Controllable Object Service Parameters
ctlVal
The service parameter ctlVal (control value) determines the control activity. The type ctlVal matches the type of the controlled attribute defined in the common data class of the controllable object.
operTm
If a TimeActivatedOperate service is run, the service parameter operTm specifies the time when the command will be executed. The service parameter operTm is optional and not supported by all devices.
origin
The service parameter origin determines the originator of the control service. All service requests belonging to one control sequence must be identified by the same originator.
origin.orCat
The originator category specifies the category of the originator. E.g. station control (2) is used if a control operation issued from an operator using a client location at the station level. Automatic station (5) is used if a control operation is used from an automatic function at the station level.
| Value | Meaning |
| 0 | Not supported |
| 1 | bay-control |
| 2 | station-control |
| 3 | remote-control |
| 4 | automatic-bay |
| 5 | automatic-station |
| 6 | automatic-remote |
| 7 | maintenance |
| 8 | process |
To distinguish between the operation levels (bay, station or remote) the config entry originatorCategory is used.
To distinguish between commands issued by the operator and the application the Bit6 of the CommandByte is used. If this bit is set, the command is defined as automatic.
Example
The config entry originatorCategory is set to 3.
-
Bit 6 is not set: The originator category is defined as "remote control"
-
Bit 6 is set: The originator category is defined as "automatic-remote".
origin.orIdent
The originator identification shows the identification of the peer sending the object (request or answer). The value NULL indicates that the originator of a particular object is not known.

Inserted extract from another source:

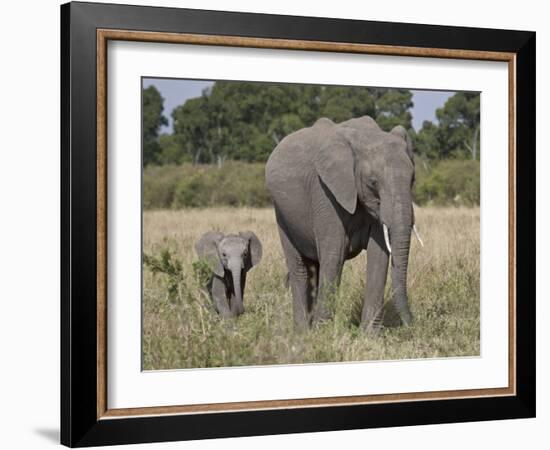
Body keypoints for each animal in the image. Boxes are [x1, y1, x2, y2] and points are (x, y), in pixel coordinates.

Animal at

By default the original identifier is defined as <hostname>_<project name>_<driver number>. The host name can be defined by using the config entry originatorIdentifier.
Example
A WinCC OA project "IEC61850TestProject" is running on the host "MyETMHost" with driver number 1 assigned to the WinCC OA 61850/61400 client.
By default the originator identifier is constructed as "MyETMHost_IEC61850TestProject_1". By setting the config entry originatorIdentifier = "SubstationTestHost" the originator identifier will become "SubstationTestHost_IEC61850TestProject_1".
ctlNum
The service parameter ctlNum determines the control sequence number of the control service. All service requests belonging to one control sequence must be identified by the same control sequence number. The control sequence number is assigned by the client, the value may range from 0 to 255.
T
The service parameter T is the time stamp of the control object. It contains the time when the client issues the service control request.
Test
The service parameter Test indicates if the client sends a control service for test purposes only. True indicates test.
All service requests belonging to one control sequence must carry the same test status.
Check
The service parameter Check specifies the kind of checks a control object shall perform before issuing the control operation, if the common data class is DPC (double point control). If the service parameter Check is not supported by the data object it will be ignored and the request will be handled.